Some weeks, as I have said, are simply struck out of my existence. When gradually the cold, grey light of returning life stole in upon me, I almost hoped it might be fallacious. I hated to come back to the frightful routine of existence. I was so very weak that even after the fever left me I might easily have died at any moment.
I was promoted at length to the easy-chair, in which, in dressing-gown and slippers, people recover from dangerous illness. There, in the listlessness of exhaustion, I used to sit for hours, without reading, without speaking, without even thinking. Gradually, by little, my spirit revived, and, as life returned, the black cares and fears essential to existence glided in, and gathered round with awful faces.

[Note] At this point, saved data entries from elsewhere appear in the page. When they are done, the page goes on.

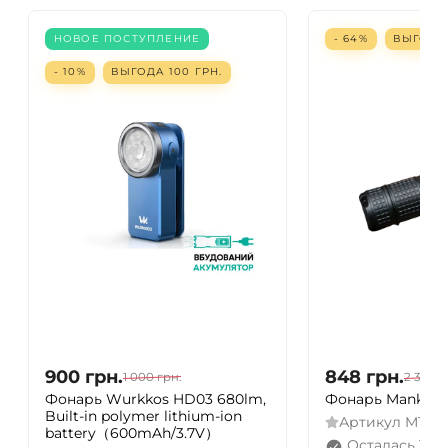
НОВОЕ ПОСТУПЛЕНИЕ
- 64%
ВЫГОД
- 10%
ВЫГОДА
100
ГРН.
900
грн.
848
грн.
1 000
грн.
2 350
г
Фонарь Wurkkos HD03 680lm,
Фонарь Manker M
Built-in polymer lithium-ion
Артикул
M13II
battery（600mAh/3.7V）
Осталась 1 ш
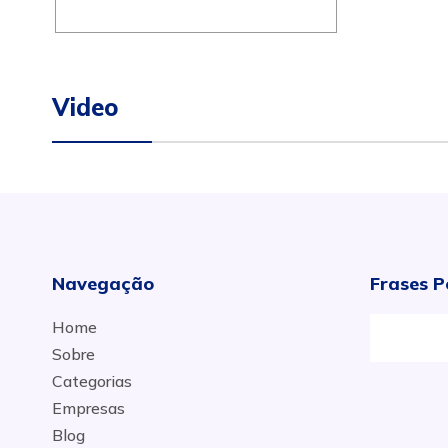
Video
Navegação
Frases P
Home
Sobre
Categorias
Empresas
Blog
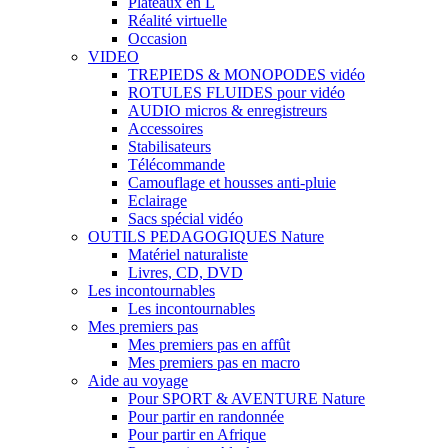
Plateaux en L
Réalité virtuelle
Occasion
VIDEO
TREPIEDS & MONOPODES vidéo
ROTULES FLUIDES pour vidéo
AUDIO micros & enregistreurs
Accessoires
Stabilisateurs
Télécommande
Camouflage et housses anti-pluie
Eclairage
Sacs spécial vidéo
OUTILS PEDAGOGIQUES Nature
Matériel naturaliste
Livres, CD, DVD
Les incontournables
Les incontournables
Mes premiers pas
Mes premiers pas en affût
Mes premiers pas en macro
Aide au voyage
Pour SPORT & AVENTURE Nature
Pour partir en randonnée
Pour partir en Afrique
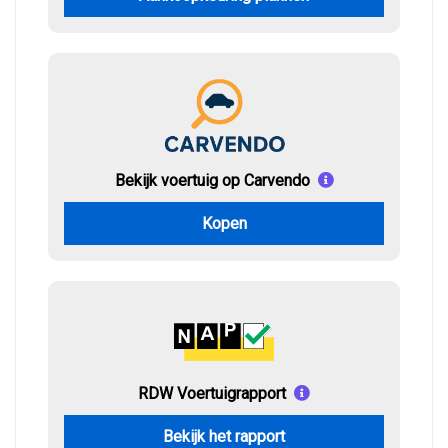
Bekijk voertuig op Carvendo
Kopen
RDW Voertuigrapport
Bekijk het rapport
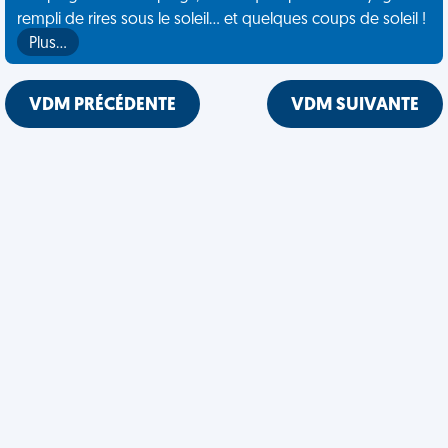
rempli de rires sous le soleil... et quelques coups de soleil !
Plus…
VDM PRÉCÉDENTE
VDM SUIVANTE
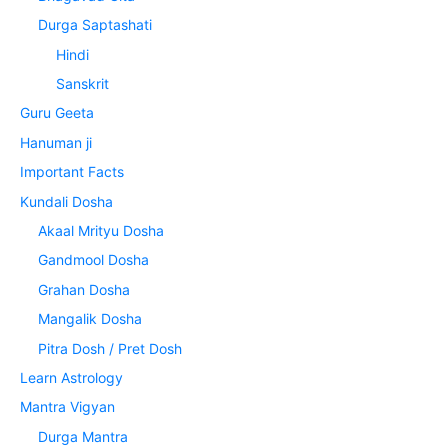
Durga Saptashati
Hindi
Sanskrit
Guru Geeta
Hanuman ji
Important Facts
Kundali Dosha
Akaal Mrityu Dosha
Gandmool Dosha
Grahan Dosha
Mangalik Dosha
Pitra Dosh / Pret Dosh
Learn Astrology
Mantra Vigyan
Durga Mantra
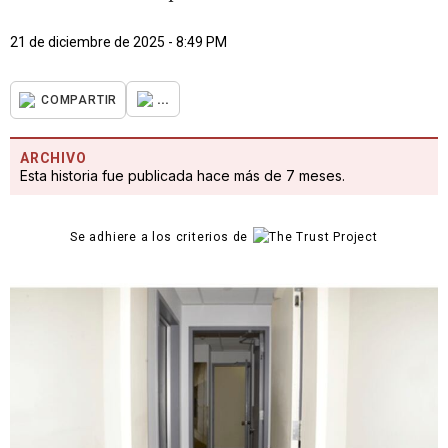
21 de diciembre de 2025 - 8:49 PM
...
COMPARTIR
ARCHIVO
Esta historia fue publicada hace más de 7 meses.
Se adhiere a los criterios de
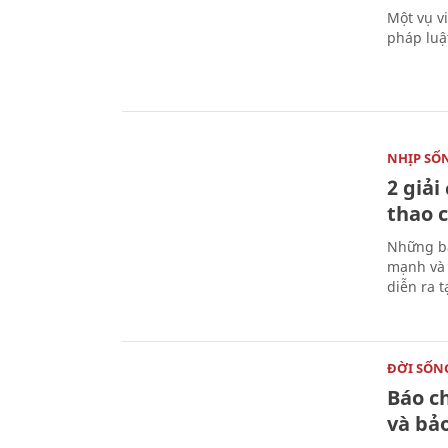
Một vụ v
pháp luậ
NHỊP SỐ
2 giải
thao c
Những bà
mạnh và 
diễn ra 
ĐỜI SỐN
Báo c
và bả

One day old Rebecca, who, no doubt, had long been anxious, asked:
"How did you come by that knife, Miss Ethel, that you fetched home in your hand the night you took ill?"
"A knife? Did I?" I spoke, quietly suppressing my horror. "What was it like?"
I was almost unconscious until then that I had really taken away the dagger in my hand. This speech of Rebecca's nearly killed me. They were the first words I had heard connecting me distinctly with that ghastly scene.
She described it, and repeated her question.
"Where is it?" I asked.
"Mr. Carmel took it away with him," she replied, "the same night."
"Mr. Carmel?" I repeated, remembering with a new terror his connexion with Monsieur Droqville. "You had no business to allow him to see it, much less—good Heaven!—to take it."